WHAT IS ASKED: Report every line below that has the string "projection" in it, copying each line in full.

EXTRACTED RECORDS:
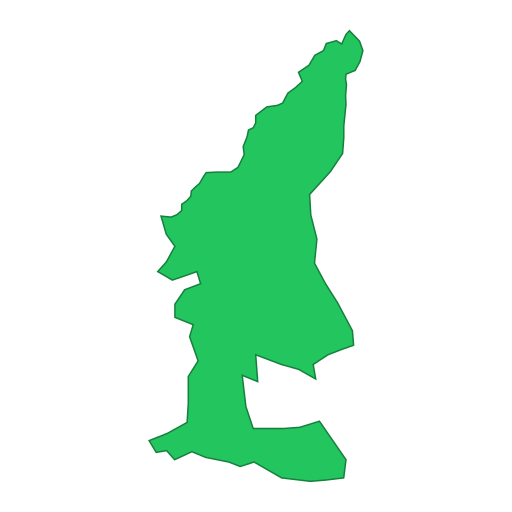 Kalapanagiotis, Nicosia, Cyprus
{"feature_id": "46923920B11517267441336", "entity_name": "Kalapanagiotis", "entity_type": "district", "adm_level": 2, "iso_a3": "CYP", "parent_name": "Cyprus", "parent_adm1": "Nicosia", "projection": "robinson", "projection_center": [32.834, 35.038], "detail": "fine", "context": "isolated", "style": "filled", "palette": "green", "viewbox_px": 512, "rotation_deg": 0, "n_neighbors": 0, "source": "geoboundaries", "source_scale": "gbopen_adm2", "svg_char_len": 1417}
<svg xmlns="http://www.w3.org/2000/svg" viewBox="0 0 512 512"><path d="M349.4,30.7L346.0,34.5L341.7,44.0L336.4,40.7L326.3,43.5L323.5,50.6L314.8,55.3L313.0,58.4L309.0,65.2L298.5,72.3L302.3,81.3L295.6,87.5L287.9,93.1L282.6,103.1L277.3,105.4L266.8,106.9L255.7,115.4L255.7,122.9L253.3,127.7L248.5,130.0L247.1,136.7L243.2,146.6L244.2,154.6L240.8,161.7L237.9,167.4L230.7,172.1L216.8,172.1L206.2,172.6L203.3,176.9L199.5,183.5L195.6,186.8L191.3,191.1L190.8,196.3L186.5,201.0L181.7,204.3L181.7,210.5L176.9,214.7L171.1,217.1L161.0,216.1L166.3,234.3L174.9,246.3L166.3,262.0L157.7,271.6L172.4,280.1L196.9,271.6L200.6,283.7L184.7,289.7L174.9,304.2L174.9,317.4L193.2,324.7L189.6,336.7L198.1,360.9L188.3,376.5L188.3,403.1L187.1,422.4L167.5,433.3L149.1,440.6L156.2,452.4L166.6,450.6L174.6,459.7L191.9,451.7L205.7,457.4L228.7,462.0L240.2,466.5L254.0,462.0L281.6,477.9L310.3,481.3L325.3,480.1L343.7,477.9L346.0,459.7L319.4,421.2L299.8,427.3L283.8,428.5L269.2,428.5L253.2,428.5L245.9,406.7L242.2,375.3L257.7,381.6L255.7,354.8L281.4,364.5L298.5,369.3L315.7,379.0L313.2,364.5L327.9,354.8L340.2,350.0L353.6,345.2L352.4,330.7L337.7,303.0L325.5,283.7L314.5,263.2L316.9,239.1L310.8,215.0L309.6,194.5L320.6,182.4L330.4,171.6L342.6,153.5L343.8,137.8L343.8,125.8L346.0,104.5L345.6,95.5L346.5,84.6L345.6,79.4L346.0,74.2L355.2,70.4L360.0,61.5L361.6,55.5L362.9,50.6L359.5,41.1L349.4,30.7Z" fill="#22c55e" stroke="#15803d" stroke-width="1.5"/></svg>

* * *

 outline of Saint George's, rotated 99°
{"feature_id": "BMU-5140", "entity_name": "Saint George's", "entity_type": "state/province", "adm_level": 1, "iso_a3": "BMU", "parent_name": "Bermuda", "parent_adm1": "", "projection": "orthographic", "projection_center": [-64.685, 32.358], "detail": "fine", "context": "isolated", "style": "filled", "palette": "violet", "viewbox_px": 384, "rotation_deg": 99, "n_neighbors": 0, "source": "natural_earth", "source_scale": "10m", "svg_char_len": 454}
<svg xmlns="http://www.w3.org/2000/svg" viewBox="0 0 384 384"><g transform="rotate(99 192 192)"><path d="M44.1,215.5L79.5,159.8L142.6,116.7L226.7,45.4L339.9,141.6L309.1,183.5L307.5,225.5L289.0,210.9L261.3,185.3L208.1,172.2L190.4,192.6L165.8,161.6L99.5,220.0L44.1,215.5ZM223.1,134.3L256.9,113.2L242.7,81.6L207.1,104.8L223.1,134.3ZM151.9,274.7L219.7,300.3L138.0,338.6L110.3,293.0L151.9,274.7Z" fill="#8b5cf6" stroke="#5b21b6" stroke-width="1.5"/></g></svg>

FINAL ANSWER:
{"feature_id": "46923920B11517267441336", "entity_name": "Kalapanagiotis", "entity_type": "district", "adm_level": 2, "iso_a3": "CYP", "parent_name": "Cyprus", "parent_adm1": "Nicosia", "projection": "robinson", "projection_center": [32.834, 35.038], "detail": "fine", "context": "isolated", "style": "filled", "palette": "green", "viewbox_px": 512, "rotation_deg": 0, "n_neighbors": 0, "source": "geoboundaries", "source_scale": "gbopen_adm2", "svg_char_len": 1417}
{"feature_id": "BMU-5140", "entity_name": "Saint George's", "entity_type": "state/province", "adm_level": 1, "iso_a3": "BMU", "parent_name": "Bermuda", "parent_adm1": "", "projection": "orthographic", "projection_center": [-64.685, 32.358], "detail": "fine", "context": "isolated", "style": "filled", "palette": "violet", "viewbox_px": 384, "rotation_deg": 99, "n_neighbors": 0, "source": "natural_earth", "source_scale": "10m", "svg_char_len": 454}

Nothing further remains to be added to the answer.